Rafa Benitez is destined for failure at Real Madrid
Just this past week, Carlo Ancelotti was relieved of his job as Real Madrid manager despite winning four trophies in two years including the La Decima. We all knew it was likely to happen given the expectations of President Fiorentino Perez … Continue reading
Just this past week, Carlo Ancelotti was relieved of his job as Real Madrid manager despite winning four trophies in two years including the La Decima.
We all knew it was likely to happen given the expectations of President Fiorentino Perez and the board that the club needs to win major silverware every season. However, what has come as a surprise to many is the name that has come out top of the favorites list to replace Ancelotti at the helm – Rafa Benitez.
The Spaniard announced that he will be leaving Italian side Napoli after the expiration of his contract this summer stating that he wanted to “move closer to his family”.
He is now almost certain to take the reins at the club he began his managerial career at in the 1990′s after vice president Eduardo Fernandez de Blas inadvertently revealed the club’s intention to hire Benitez with an announcement likely to happen this week.
Which brings me to ask, why in the world would Madrid sack Ancelotti for Benitez?
This man hasn’t done anything overly significant since 2005 when he won the UEFA Champions League for Liverpool. Yes, he won the Europa League with Chelsea, Supercoppa Italiana with Inter and the FA Cup with Liverpool since 2005. But really? Is that worthy of putting him into one of the two toughest soccer jobs in the world.
I’m sure that’s not what attracted Perez to put him down as next manager for Madrid.
Compared to the Los Blancos’ last two managers Jose Mourinho and the aforementioned Ancelotti who came to Madrid off the back of successful campaigns at Internazionale and Paris Saint Germain respectively, you’d find that Benitez in contrast has won absolutely nothing this year and couldn’t even qualify his side for the UEFA Champions League after losing 4-2 at home to Lazio on Sunday.
So what really is special about this man whose tenure began Inter’s demise and also was a failure at Liverpool in domestic competitions?
Even at Napoli, where they won an Italian Cup and Super Cup in his first year, he hasn’t improved on that at all. Instead, He’s taken them from second to fifth in the league after spending upwards of £100m.
Perez has said he prefers someone who speaks Spanish but speaking the local language cannot be the ultimate requirement can it?

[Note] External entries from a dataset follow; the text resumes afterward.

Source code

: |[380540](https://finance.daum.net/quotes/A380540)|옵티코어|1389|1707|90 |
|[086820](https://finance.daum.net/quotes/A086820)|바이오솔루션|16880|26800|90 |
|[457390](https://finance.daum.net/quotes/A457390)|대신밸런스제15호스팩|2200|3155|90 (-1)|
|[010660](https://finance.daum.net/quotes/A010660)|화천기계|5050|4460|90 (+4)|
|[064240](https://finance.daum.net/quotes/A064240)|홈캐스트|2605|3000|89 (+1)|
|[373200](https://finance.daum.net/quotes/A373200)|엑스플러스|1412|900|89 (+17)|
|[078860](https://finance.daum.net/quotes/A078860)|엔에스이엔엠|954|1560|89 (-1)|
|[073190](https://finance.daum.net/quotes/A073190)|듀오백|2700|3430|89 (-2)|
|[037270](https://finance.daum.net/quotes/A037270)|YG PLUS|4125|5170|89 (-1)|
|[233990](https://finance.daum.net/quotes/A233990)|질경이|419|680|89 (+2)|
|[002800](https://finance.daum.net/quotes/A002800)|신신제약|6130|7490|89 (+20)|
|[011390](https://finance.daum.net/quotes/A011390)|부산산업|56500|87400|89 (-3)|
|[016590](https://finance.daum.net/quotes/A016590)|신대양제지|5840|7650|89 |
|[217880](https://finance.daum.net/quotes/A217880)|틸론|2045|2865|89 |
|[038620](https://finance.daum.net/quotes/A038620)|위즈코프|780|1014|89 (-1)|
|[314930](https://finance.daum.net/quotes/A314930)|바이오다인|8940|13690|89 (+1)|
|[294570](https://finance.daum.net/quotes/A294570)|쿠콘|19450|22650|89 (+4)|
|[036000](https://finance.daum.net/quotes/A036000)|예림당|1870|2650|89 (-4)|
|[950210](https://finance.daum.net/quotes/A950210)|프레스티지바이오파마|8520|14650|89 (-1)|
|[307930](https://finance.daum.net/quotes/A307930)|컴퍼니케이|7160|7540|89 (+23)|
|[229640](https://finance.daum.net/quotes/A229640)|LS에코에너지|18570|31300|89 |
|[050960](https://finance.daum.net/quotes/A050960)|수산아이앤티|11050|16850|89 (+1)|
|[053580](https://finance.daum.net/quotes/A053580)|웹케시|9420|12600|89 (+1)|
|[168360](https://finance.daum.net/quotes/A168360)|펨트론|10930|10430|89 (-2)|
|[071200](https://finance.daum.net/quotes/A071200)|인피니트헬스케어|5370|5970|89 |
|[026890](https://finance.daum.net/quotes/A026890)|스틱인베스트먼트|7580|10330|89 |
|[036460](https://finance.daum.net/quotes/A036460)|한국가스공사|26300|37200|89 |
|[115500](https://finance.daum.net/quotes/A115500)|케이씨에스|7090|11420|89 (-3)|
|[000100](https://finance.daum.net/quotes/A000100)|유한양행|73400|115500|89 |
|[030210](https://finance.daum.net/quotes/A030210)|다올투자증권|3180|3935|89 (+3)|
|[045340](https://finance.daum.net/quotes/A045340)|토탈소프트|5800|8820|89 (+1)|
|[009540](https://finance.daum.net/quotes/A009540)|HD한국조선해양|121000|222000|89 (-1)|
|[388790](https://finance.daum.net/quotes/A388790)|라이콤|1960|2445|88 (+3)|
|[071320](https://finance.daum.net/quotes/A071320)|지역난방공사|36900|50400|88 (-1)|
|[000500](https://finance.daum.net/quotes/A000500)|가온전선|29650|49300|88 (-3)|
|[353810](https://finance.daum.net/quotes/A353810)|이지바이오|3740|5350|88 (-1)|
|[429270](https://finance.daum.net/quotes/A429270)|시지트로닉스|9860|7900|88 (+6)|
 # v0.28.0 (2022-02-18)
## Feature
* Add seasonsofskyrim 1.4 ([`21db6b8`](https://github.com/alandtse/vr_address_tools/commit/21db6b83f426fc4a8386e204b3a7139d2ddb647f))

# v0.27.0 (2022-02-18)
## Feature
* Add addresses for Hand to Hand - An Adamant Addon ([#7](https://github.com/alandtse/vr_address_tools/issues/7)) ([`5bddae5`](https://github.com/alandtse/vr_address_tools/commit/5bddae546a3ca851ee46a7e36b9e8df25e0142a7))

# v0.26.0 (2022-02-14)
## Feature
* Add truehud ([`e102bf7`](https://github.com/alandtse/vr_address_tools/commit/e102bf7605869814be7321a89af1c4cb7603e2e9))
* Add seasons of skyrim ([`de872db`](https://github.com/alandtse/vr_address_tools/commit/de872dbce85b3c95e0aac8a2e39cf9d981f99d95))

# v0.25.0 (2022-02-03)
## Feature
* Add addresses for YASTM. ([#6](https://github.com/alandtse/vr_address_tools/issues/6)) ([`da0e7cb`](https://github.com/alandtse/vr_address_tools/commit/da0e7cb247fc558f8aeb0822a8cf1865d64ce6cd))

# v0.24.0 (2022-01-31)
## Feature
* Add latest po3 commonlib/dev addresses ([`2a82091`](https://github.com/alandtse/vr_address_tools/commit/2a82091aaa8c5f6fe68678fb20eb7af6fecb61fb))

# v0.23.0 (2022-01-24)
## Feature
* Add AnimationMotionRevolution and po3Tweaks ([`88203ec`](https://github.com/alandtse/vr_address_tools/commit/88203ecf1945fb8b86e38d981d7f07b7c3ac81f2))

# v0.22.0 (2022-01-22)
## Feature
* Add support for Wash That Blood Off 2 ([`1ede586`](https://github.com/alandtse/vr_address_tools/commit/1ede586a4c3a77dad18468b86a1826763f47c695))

Manuel Pellegrini spoke Spanish but he was still sacked despite leading Madrid to a record points total in the league (with admittedly no trophies to speak of).
On strictly football terms, it’s hard to make out anything Benitez does better than Ancelotti.
He’s not on the same level with the Italian and I don’t think he’s good enough to stop Barcelona from dominating again next season.
He has also fallen out with a couple of his own players in the past: Xabi Alonso, Albert Riera, Ryan Babel and Marco Materazzi to name a few.
The most recent example is John Terry, who he believed could not handle a full 90 minutes of action every week.
Meanwhile, Terry has gone on to play almost every league game for the past two season’s under Mourinho and every minute of their title winning campaign this year.
“One person said I couldn’t play twice in a week. He knows who he is. I’m still here, still fighting,” Terry said on Sky television after the Blues sealed the title at home to Crystal Palace.
Who knows what might happen if Benitez and Cristiano Ronaldo do not get along well.
Benitez isn’t a poor coach at all, having won two La liga titles before at Valencia in 2001-02 and 2003-04, which are impressive achievements but he hasn’t won a league title since then and when you consider his recent adventures, he shouldn’t be getting a job at a club of Real Madrid’s caliber.
If Perez and co are going to be satisfied with winning the odd Spanish Cup or Super Cup trophy then Benitez could turn out to be a great appointment.
Otherwise, we may be speaking about another managerial sacking at the Santiago Bernabeu around this time next year.